> What to produce:
What you return should be every line of the material, unchanged.

#### Supplied data

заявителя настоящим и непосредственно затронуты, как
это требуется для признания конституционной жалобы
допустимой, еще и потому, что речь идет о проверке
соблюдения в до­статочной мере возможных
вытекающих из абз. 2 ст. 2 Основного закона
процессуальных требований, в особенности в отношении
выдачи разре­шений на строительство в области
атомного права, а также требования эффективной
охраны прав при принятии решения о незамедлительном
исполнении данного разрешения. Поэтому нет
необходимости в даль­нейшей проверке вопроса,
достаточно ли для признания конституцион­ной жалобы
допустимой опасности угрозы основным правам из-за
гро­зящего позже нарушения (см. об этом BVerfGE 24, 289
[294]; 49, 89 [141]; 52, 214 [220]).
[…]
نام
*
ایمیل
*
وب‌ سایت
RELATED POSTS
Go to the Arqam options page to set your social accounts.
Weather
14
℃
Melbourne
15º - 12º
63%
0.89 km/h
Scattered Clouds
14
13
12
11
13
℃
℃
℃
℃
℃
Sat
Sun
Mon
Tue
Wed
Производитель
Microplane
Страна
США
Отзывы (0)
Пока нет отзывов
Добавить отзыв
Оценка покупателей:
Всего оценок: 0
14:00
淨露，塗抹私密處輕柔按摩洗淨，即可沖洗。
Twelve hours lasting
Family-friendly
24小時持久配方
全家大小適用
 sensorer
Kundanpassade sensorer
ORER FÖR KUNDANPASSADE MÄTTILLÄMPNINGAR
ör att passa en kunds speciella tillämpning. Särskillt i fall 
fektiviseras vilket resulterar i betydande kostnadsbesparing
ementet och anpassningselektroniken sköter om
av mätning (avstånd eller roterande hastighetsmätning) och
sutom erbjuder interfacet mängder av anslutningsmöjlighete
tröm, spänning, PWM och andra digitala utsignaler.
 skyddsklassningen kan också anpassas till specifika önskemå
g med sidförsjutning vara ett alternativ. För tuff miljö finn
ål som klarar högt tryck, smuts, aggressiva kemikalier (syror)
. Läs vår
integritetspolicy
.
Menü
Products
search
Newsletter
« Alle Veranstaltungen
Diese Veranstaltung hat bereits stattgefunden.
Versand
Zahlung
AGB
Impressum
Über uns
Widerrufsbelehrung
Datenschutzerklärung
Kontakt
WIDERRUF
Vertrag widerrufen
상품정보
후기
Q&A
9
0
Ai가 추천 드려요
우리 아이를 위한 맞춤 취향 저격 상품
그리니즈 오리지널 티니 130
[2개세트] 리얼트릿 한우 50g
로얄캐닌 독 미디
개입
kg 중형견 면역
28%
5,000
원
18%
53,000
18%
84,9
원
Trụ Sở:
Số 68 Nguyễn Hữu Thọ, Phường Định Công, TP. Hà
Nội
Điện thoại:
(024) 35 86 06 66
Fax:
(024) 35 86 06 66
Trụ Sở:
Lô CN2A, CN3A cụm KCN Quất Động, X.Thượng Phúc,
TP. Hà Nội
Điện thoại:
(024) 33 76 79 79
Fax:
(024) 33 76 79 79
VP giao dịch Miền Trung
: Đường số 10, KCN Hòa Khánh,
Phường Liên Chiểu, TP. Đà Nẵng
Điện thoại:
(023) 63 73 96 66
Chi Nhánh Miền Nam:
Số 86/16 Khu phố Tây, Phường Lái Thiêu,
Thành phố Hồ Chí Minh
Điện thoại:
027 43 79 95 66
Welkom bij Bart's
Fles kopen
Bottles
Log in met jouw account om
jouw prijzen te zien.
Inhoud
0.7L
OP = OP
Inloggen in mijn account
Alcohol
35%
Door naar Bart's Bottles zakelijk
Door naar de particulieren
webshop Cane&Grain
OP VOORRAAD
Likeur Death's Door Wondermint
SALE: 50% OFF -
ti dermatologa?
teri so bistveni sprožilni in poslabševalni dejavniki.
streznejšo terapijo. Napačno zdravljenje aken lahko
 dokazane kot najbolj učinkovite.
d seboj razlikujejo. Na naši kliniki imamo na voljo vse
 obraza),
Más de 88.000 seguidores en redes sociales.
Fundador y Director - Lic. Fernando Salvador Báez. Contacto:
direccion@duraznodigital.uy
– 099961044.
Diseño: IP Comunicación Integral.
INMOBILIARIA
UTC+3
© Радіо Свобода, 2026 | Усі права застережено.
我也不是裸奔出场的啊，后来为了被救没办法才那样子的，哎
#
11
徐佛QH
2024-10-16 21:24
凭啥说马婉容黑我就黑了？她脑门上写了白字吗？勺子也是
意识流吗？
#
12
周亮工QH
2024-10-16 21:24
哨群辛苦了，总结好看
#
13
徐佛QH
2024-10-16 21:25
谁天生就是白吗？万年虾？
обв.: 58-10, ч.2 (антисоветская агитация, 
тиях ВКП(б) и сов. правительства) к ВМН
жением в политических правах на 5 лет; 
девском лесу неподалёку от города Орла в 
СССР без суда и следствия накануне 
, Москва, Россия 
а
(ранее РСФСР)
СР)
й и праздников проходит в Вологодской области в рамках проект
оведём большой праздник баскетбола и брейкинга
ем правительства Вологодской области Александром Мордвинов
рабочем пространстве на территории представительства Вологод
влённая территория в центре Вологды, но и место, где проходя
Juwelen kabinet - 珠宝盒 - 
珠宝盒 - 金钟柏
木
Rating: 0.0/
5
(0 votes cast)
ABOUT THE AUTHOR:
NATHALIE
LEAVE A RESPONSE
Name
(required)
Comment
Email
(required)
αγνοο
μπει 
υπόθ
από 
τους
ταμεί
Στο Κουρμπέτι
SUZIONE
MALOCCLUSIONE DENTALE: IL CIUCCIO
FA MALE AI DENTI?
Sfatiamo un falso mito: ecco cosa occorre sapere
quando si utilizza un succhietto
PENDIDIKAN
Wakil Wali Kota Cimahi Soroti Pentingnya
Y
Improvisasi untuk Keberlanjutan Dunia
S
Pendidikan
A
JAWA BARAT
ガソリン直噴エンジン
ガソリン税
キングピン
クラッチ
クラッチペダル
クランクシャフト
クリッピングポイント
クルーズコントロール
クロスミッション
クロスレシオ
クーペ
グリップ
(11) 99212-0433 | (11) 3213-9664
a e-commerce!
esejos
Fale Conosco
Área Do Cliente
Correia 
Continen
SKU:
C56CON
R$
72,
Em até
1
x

########

> Finished task:
заявителя настоящим и непосредственно затронуты, как
это требуется для признания конституционной жалобы
допустимой, еще и потому, что речь идет о проверке
соблюдения в до­статочной мере возможных
вытекающих из абз. 2 ст. 2 Основного закона
процессуальных требований, в особенности в отношении
выдачи разре­шений на строительство в области
атомного права, а также требования эффективной
охраны прав при принятии решения о незамедлительном
исполнении данного разрешения. Поэтому нет
необходимости в даль­нейшей проверке вопроса,
достаточно ли для признания конституцион­ной жалобы
допустимой опасности угрозы основным правам из-за
гро­зящего позже нарушения (см. об этом BVerfGE 24, 289
[294]; 49, 89 [141]; 52, 214 [220]).
[…]
نام
*
ایمیل
*
وب‌ سایت
RELATED POSTS
Go to the Arqam options page to set your social accounts.
Weather
14
℃
Melbourne
15º - 12º
63%
0.89 km/h
Scattered Clouds
14
13
12
11
13
℃
℃
℃
℃
℃
Sat
Sun
Mon
Tue
Wed
Производитель
Microplane
Страна
США
Отзывы (0)
Пока нет отзывов
Добавить отзыв
Оценка покупателей:
Всего оценок: 0
14:00
淨露，塗抹私密處輕柔按摩洗淨，即可沖洗。
Twelve hours lasting
Family-friendly
24小時持久配方
全家大小適用
 sensorer
Kundanpassade sensorer
ORER FÖR KUNDANPASSADE MÄTTILLÄMPNINGAR
ör att passa en kunds speciella tillämpning. Särskillt i fall 
fektiviseras vilket resulterar i betydande kostnadsbesparing
ementet och anpassningselektroniken sköter om
av mätning (avstånd eller roterande hastighetsmätning) och
sutom erbjuder interfacet mängder av anslutningsmöjlighete
tröm, spänning, PWM och andra digitala utsignaler.
 skyddsklassningen kan också anpassas till specifika önskemå
g med sidförsjutning vara ett alternativ. För tuff miljö finn
ål som klarar högt tryck, smuts, aggressiva kemikalier (syror)
. Läs vår
integritetspolicy
.
Menü
Products
search
Newsletter
« Alle Veranstaltungen
Diese Veranstaltung hat bereits stattgefunden.
Versand
Zahlung
AGB
Impressum
Über uns
Widerrufsbelehrung
Datenschutzerklärung
Kontakt
WIDERRUF
Vertrag widerrufen
상품정보
후기
Q&A
9
0
Ai가 추천 드려요
우리 아이를 위한 맞춤 취향 저격 상품
그리니즈 오리지널 티니 130
[2개세트] 리얼트릿 한우 50g
로얄캐닌 독 미디
개입
kg 중형견 면역
28%
5,000
원
18%
53,000
18%
84,9
원
Trụ Sở:
Số 68 Nguyễn Hữu Thọ, Phường Định Công, TP. Hà
Nội
Điện thoại:
(024) 35 86 06 66
Fax:
(024) 35 86 06 66
Trụ Sở:
Lô CN2A, CN3A cụm KCN Quất Động, X.Thượng Phúc,
TP. Hà Nội
Điện thoại:
(024) 33 76 79 79
Fax:
(024) 33 76 79 79
VP giao dịch Miền Trung
: Đường số 10, KCN Hòa Khánh,
Phường Liên Chiểu, TP. Đà Nẵng
Điện thoại:
(023) 63 73 96 66
Chi Nhánh Miền Nam:
Số 86/16 Khu phố Tây, Phường Lái Thiêu,
Thành phố Hồ Chí Minh
Điện thoại:
027 43 79 95 66
Welkom bij Bart's
Fles kopen
Bottles
Log in met jouw account om
jouw prijzen te zien.
Inhoud
0.7L
OP = OP
Inloggen in mijn account
Alcohol
35%
Door naar Bart's Bottles zakelijk
Door naar de particulieren
webshop Cane&Grain
OP VOORRAAD
Likeur Death's Door Wondermint
SALE: 50% OFF -
ti dermatologa?
teri so bistveni sprožilni in poslabševalni dejavniki.
streznejšo terapijo. Napačno zdravljenje aken lahko
 dokazane kot najbolj učinkovite.
d seboj razlikujejo. Na naši kliniki imamo na voljo vse
 obraza),
Más de 88.000 seguidores en redes sociales.
Fundador y Director - Lic. Fernando Salvador Báez. Contacto:
direccion@duraznodigital.uy
– 099961044.
Diseño: IP Comunicación Integral.
INMOBILIARIA
UTC+3
© Радіо Свобода, 2026 | Усі права застережено.
我也不是裸奔出场的啊，后来为了被救没办法才那样子的，哎
#
11
徐佛QH
2024-10-16 21:24
凭啥说马婉容黑我就黑了？她脑门上写了白字吗？勺子也是
意识流吗？
#
12
周亮工QH
2024-10-16 21:24
哨群辛苦了，总结好看
#
13
徐佛QH
2024-10-16 21:25
谁天生就是白吗？万年虾？
обв.: 58-10, ч.2 (антисоветская агитация, 
тиях ВКП(б) и сов. правительства) к ВМН
жением в политических правах на 5 лет; 
девском лесу неподалёку от города Орла в 
СССР без суда и следствия накануне 
, Москва, Россия 
а
(ранее РСФСР)
СР)
й и праздников проходит в Вологодской области в рамках проект
оведём большой праздник баскетбола и брейкинга
ем правительства Вологодской области Александром Мордвинов
рабочем пространстве на территории представительства Вологод
влённая территория в центре Вологды, но и место, где проходя
Juwelen kabinet - 珠宝盒 - 
珠宝盒 - 金钟柏
木
Rating: 0.0/
5
(0 votes cast)
ABOUT THE AUTHOR:
NATHALIE
LEAVE A RESPONSE
Name
(required)
Comment
Email
(required)
αγνοο
μπει 
υπόθ
από 
τους
ταμεί
Στο Κουρμπέτι
SUZIONE
MALOCCLUSIONE DENTALE: IL CIUCCIO
FA MALE AI DENTI?
Sfatiamo un falso mito: ecco cosa occorre sapere
quando si utilizza un succhietto
PENDIDIKAN
Wakil Wali Kota Cimahi Soroti Pentingnya
Y
Improvisasi untuk Keberlanjutan Dunia
S
Pendidikan
A
JAWA BARAT
ガソリン直噴エンジン
ガソリン税
キングピン
クラッチ
クラッチペダル
クランクシャフト
クリッピングポイント
クルーズコントロール
クロスミッション
クロスレシオ
クーペ
グリップ
(11) 99212-0433 | (11) 3213-9664
a e-commerce!
esejos
Fale Conosco
Área Do Cliente
Correia 
Continen
SKU:
C56CON
R$
72,
Em até
1
x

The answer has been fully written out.